• AUFGABEN:
1. Warum sind laut dem Lesetext über Hausbesuche im Bereitschaftsdienst eine genaue Anamnese und eine gründliche Untersuchung bei solchen Besuchen zwingend? Antworten Sie in ein bis drei Sätzen.
2. Schreiben Sie den Lesetext über Hausbesuche im Bereitschaftsdienst im Anschluss an seinen letzten Satz weiter.

• LESETEXT:
● ● ● ●

Hausbesuche im Bereitschaftsdienst, während kollegialer Vertretungen oder in Notfällen, zu denen der Hausarzt hinzugezogen wird, stellen immer erhöhte Anforderungen an den Diensthabenden. Im Gegensatz zu Besuchen bei „eigenen“ Patienten, deren Anamnese man kennt, sind hier in der Regel nur spärliche Informationen vorhanden: Informationen der Koordinationsstelle, die darauf angewiesen ist, was ihr als Rufgrund mitgeteilt wurde (und nach eigenen Untersuchungen nicht unbedingt hilfreich sein muss), Aussagen des Patienten oder seiner Angehörigen oder zufällig Anwesender. Aus diesem Grund ist hier eine genaue Anamnese unabdingbar und eine gründliche Untersuchung zwingend erforderlich.

● ● ● ●

• BEREITGESTELLTES MATERIAL:
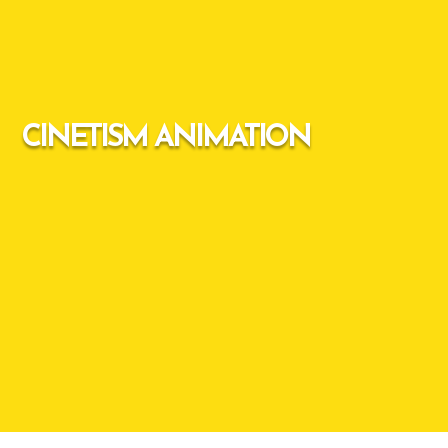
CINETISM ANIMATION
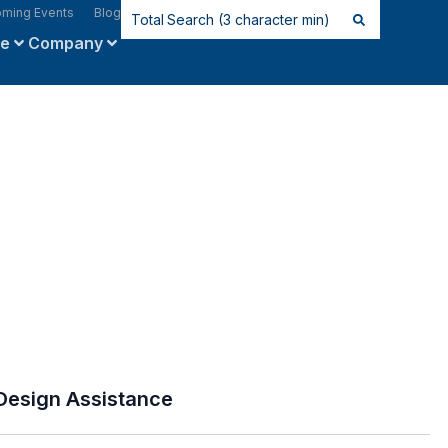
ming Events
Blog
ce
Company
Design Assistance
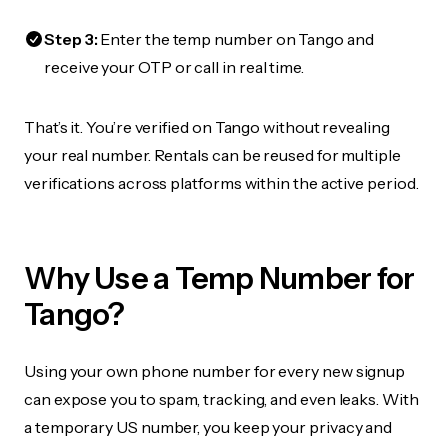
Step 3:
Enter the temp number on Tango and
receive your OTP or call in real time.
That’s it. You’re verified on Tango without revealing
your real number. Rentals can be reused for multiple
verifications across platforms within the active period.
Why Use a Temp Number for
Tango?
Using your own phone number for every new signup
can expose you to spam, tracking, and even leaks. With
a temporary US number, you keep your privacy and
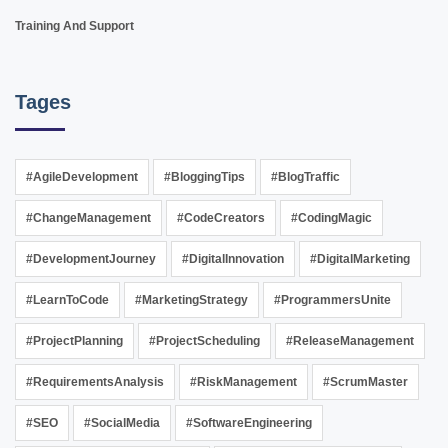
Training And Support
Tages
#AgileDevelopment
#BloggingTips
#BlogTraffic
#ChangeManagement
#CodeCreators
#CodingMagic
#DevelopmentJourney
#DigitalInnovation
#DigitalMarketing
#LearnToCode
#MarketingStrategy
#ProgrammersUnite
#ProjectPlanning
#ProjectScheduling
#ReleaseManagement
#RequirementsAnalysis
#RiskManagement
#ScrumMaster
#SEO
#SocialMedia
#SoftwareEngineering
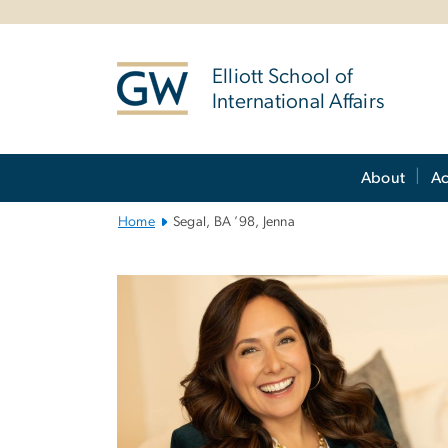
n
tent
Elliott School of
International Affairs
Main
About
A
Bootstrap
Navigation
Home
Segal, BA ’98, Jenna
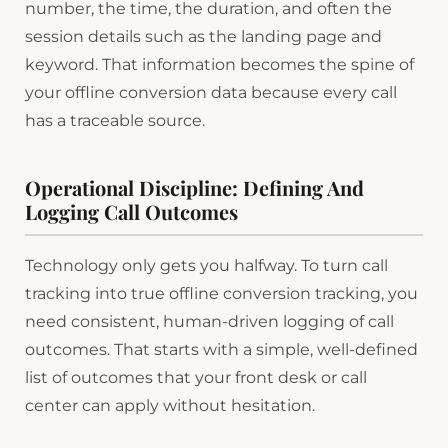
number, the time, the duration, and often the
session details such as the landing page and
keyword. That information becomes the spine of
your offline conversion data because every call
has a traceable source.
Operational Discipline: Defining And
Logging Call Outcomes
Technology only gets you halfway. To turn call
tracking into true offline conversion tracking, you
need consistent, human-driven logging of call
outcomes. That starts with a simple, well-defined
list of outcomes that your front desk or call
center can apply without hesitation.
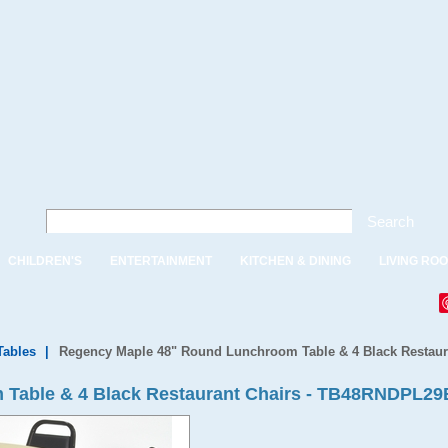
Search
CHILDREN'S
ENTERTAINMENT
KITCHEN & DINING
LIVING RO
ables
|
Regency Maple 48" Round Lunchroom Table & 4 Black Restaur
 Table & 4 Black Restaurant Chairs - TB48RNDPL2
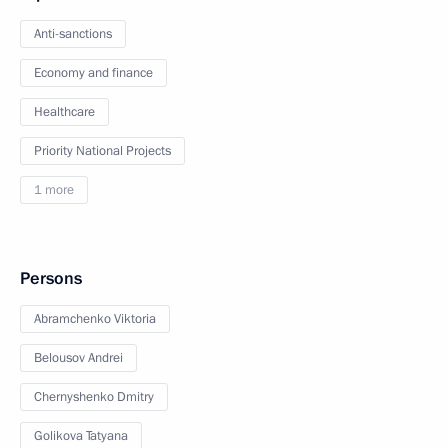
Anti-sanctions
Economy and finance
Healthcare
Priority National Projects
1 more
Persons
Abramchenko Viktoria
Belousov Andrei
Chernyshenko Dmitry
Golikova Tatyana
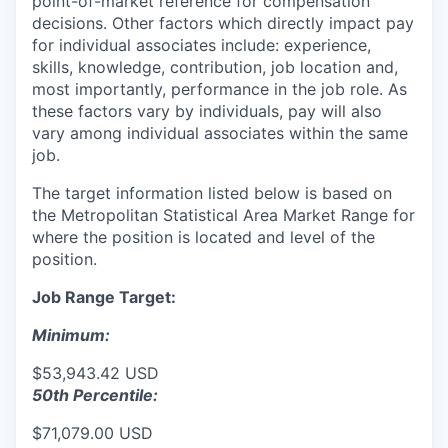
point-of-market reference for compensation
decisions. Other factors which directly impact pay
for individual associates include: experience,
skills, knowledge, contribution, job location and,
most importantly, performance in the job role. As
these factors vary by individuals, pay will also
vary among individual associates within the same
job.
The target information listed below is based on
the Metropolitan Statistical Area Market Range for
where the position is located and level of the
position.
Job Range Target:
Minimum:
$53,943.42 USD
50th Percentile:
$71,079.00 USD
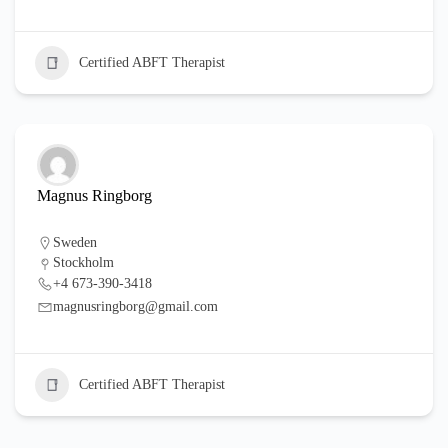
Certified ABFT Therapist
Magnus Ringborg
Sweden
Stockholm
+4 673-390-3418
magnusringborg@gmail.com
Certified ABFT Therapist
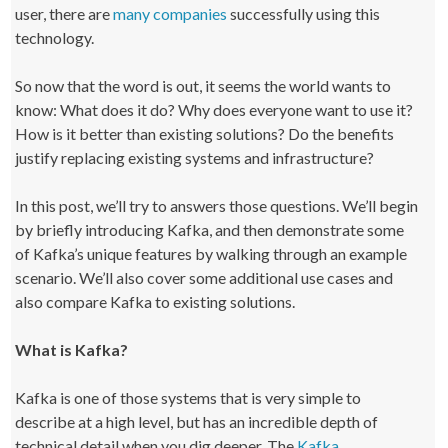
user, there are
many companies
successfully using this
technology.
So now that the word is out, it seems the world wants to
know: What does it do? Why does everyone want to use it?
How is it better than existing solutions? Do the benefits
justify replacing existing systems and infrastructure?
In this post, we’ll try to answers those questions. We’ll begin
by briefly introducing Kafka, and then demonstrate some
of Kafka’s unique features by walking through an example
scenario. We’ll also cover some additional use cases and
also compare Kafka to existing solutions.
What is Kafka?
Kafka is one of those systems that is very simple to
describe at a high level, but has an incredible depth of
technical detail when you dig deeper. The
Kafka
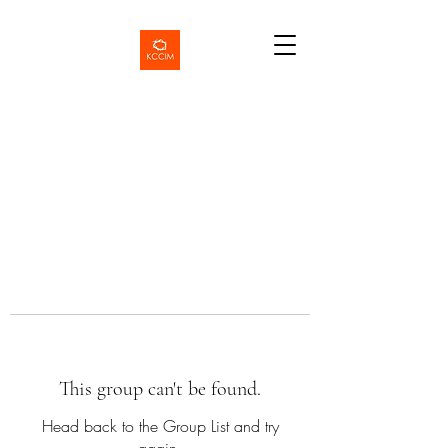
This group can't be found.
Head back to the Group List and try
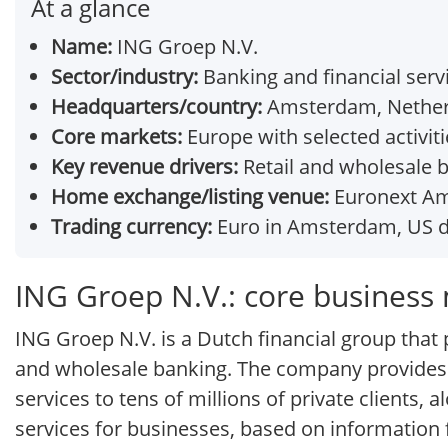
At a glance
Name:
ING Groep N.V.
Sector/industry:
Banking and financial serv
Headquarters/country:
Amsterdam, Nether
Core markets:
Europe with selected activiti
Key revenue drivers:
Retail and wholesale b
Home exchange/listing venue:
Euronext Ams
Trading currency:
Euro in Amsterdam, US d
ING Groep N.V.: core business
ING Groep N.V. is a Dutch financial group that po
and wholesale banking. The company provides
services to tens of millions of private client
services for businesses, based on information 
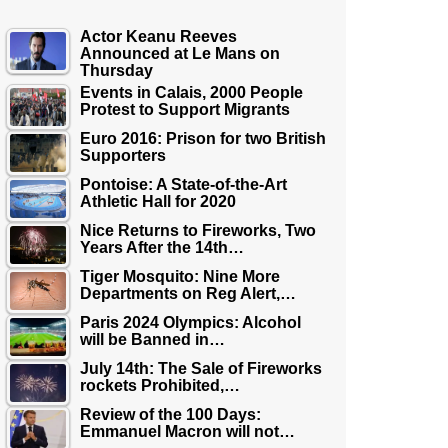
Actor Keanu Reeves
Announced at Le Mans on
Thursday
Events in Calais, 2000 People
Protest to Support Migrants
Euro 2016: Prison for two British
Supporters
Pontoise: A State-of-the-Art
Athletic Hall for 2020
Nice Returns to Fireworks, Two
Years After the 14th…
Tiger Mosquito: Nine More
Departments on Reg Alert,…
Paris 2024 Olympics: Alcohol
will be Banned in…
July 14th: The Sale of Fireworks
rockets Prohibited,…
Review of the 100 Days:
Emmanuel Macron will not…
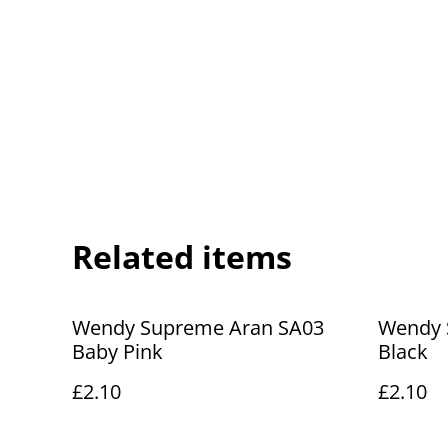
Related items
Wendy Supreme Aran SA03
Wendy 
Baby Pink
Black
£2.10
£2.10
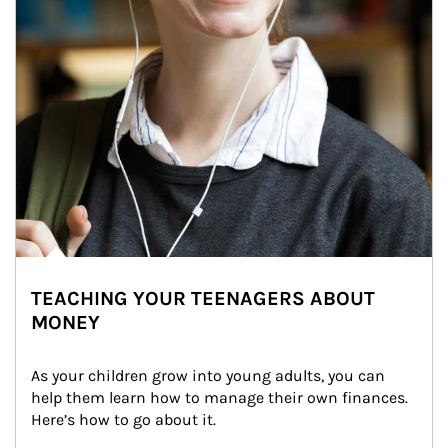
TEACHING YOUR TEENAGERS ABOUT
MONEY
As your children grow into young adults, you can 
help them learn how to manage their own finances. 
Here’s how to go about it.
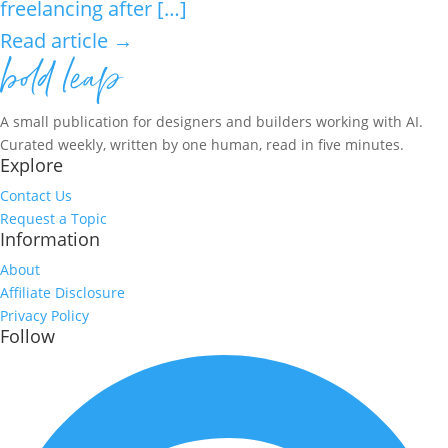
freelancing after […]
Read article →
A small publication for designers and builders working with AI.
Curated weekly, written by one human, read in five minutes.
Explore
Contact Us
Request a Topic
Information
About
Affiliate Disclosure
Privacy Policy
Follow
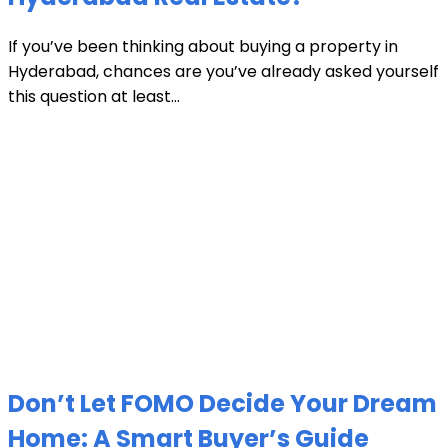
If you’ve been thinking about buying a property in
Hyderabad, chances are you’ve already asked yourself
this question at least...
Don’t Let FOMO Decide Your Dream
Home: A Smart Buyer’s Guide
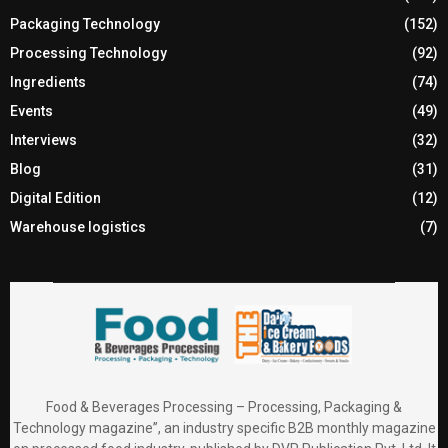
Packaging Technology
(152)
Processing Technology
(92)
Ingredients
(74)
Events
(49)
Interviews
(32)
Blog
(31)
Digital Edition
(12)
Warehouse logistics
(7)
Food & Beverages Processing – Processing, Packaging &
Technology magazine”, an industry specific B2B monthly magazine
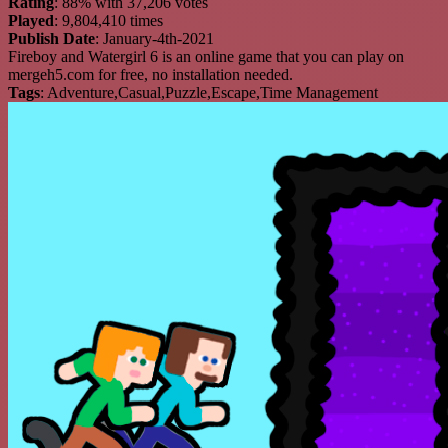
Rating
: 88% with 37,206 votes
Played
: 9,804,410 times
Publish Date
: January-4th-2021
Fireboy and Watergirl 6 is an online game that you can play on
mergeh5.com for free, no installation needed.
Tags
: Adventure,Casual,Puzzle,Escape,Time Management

● ● ● ●

• LÖSUNGEN:
1. Anders als bei eigenen Patienten, deren Anamnese der Arzt kennt, liegen hier meist nur spärliche Informationen vor. Diese stammen von der Koordinationsstelle, die nur den mitgeteilten Rufgrund weitergeben kann, sowie vom Patienten, seinen Angehörigen oder zufällig Anwesenden.

2.
Das Problem ist bekannt und es hat in der Vergangenheit keinesfalls an Versuchen gefehlt, Lösungen dafür zu finden. Denn während das zielführende Vorgehen bei Hausbesuchen im Bereitschaftsdienst dem erfahrenen, langjährigen Allgemeinarzt „in Fleisch und Blut“ übergegangen ist, kann es für Berufsanfänger oder Fachärztinnen respektive Fachärzte im Einzelfall doch recht schwierig sein, die Anforderungen einer genauen Anamnese und gründlichen Untersuchung zu erfüllen. Bücher zum Thema gibt es wie Sand am Meer – mal mehr, mal weniger ausführlich verfasst.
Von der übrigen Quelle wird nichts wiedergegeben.